◆ **Extrait cité**:
*-*-*
Réciproques n°4, décembre 1997

La place des filles dans les filières scientifiques

Il y a deux cents ans, alors que Condorcet essaie de promouvoir l'éducation des femmes, on se demande si trop de connaissances ou des notions trop abstraites ne vont pas affoler leur esprit et les détourner de leurs aspirations féminines naturelles. Quand, en 1881, Camille Sée propose la création de l'ENS de jeunes filles, le débat à l'Assemblée Nationale, houleux, porte sur la capacité des femmes à transmettre le savoir. Et de nos jours ?... 

 

Quelques chiffres

Au lycée

Alors que les classes de seconde comptent 55,1 % de filles(1), on n'en trouve plus que 41,9 % en Terminale S, tandis qu'elles sont 60,3 % en ES et 81,2 % en L. De plus, lors du choix de la spécialité en TS, les filles se tournent moins que les garçons vers mathématiques ou physique-chimie :

diagramme

Pourtant, le taux de réussite des filles au bac S est un peu supérieur à celui des garçons et elles sont plus en avance dans leurs études.
*-*-*
◆ **Enregistrements**:
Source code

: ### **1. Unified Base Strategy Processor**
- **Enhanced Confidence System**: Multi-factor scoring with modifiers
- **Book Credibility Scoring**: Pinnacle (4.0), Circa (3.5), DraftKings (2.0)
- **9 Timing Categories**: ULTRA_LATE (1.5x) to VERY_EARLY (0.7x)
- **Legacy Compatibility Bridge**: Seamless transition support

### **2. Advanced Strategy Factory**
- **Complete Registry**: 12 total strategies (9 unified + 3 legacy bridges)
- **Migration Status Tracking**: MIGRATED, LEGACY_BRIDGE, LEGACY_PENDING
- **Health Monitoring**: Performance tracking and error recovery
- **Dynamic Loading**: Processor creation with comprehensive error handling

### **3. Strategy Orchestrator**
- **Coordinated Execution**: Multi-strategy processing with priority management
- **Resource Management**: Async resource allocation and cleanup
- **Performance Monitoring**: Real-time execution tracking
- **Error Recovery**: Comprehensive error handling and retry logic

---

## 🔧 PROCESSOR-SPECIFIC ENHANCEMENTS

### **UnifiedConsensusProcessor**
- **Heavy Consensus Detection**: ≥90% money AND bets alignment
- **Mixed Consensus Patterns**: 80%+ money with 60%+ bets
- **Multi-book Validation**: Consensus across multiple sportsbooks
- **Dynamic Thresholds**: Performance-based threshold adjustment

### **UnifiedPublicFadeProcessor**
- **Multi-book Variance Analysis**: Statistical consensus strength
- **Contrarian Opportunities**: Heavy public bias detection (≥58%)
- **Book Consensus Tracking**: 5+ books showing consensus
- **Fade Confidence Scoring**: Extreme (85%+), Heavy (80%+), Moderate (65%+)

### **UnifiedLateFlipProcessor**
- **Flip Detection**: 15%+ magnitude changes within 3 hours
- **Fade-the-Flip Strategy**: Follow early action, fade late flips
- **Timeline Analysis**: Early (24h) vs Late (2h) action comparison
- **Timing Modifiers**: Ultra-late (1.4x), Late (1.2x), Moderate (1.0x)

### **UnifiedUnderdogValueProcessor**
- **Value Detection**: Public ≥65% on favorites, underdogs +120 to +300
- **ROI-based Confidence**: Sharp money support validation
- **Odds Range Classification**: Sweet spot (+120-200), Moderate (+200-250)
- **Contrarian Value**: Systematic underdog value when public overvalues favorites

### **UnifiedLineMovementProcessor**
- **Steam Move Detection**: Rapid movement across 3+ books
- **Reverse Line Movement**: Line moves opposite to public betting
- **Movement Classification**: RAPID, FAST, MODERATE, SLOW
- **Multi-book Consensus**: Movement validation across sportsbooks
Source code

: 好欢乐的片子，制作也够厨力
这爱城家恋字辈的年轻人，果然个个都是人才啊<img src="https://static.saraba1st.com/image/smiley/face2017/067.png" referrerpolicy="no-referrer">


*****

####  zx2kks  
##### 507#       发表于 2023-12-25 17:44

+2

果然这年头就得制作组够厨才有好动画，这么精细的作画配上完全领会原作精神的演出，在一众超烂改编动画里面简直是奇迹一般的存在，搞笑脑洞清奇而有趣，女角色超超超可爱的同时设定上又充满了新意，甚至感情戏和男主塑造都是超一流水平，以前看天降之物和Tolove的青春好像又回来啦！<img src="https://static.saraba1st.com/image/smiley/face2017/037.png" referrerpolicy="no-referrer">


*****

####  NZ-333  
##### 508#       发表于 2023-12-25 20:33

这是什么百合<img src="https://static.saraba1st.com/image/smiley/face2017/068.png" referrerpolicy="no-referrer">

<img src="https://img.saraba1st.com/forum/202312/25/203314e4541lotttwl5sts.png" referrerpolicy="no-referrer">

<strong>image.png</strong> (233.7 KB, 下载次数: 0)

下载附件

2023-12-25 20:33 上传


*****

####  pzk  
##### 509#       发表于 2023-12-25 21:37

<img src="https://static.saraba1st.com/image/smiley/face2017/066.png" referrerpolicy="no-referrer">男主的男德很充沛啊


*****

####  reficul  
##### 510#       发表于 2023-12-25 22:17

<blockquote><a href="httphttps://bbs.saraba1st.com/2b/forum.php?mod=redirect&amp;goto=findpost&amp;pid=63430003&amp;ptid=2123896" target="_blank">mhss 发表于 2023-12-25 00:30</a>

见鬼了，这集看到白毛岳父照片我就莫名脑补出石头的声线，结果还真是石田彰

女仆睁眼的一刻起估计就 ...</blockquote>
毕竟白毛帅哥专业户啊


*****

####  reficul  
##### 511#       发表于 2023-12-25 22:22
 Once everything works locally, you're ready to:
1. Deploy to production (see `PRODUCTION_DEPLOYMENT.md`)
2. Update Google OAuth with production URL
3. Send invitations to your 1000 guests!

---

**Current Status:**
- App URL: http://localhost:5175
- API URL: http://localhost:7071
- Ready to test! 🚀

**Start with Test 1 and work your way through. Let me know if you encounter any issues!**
*-*-*
◆ **Exploration du document**:
- A) Répondez à ces questions sur l'extrait :
(i) En quelle année Camille Sée propose la création de l'ENS de jeunes filles ?
(ii) Quel pourcentage de filles compte la Terminale S ?
(iii) Quel pourcentage de filles compte la série L ?
- B) Reproduisez à l'identique, s'il vous plaît, les lignes des enregistrements depuis leur toute première ligne jusqu'à la ligne contenant « - **Fade Confidence », ces deux lignes comprises.
L'extrait et les enregistrements sont indépendants l'un de l'autre.

◆ **Solutions successives**:
- A)
(i) En 1881.
(ii) 41,9 %.
(iii) 81,2 %.

- B)
Source code

: ### **1. Unified Base Strategy Processor**
- **Enhanced Confidence System**: Multi-factor scoring with modifiers
- **Book Credibility Scoring**: Pinnacle (4.0), Circa (3.5), DraftKings (2.0)
- **9 Timing Categories**: ULTRA_LATE (1.5x) to VERY_EARLY (0.7x)
- **Legacy Compatibility Bridge**: Seamless transition support

### **2. Advanced Strategy Factory**
- **Complete Registry**: 12 total strategies (9 unified + 3 legacy bridges)
- **Migration Status Tracking**: MIGRATED, LEGACY_BRIDGE, LEGACY_PENDING
- **Health Monitoring**: Performance tracking and error recovery
- **Dynamic Loading**: Processor creation with comprehensive error handling

### **3. Strategy Orchestrator**
- **Coordinated Execution**: Multi-strategy processing with priority management
- **Resource Management**: Async resource allocation and cleanup
- **Performance Monitoring**: Real-time execution tracking
- **Error Recovery**: Comprehensive error handling and retry logic

---

## 🔧 PROCESSOR-SPECIFIC ENHANCEMENTS

### **UnifiedConsensusProcessor**
- **Heavy Consensus Detection**: ≥90% money AND bets alignment
- **Mixed Consensus Patterns**: 80%+ money with 60%+ bets
- **Multi-book Validation**: Consensus across multiple sportsbooks
- **Dynamic Thresholds**: Performance-based threshold adjustment

### **UnifiedPublicFadeProcessor**
- **Multi-book Variance Analysis**: Statistical consensus strength
- **Contrarian Opportunities**: Heavy public bias detection (≥58%)
- **Book Consensus Tracking**: 5+ books showing consensus
- **Fade Confidence Scoring**: Extreme (85%+), Heavy (80%+), Moderate (65%+)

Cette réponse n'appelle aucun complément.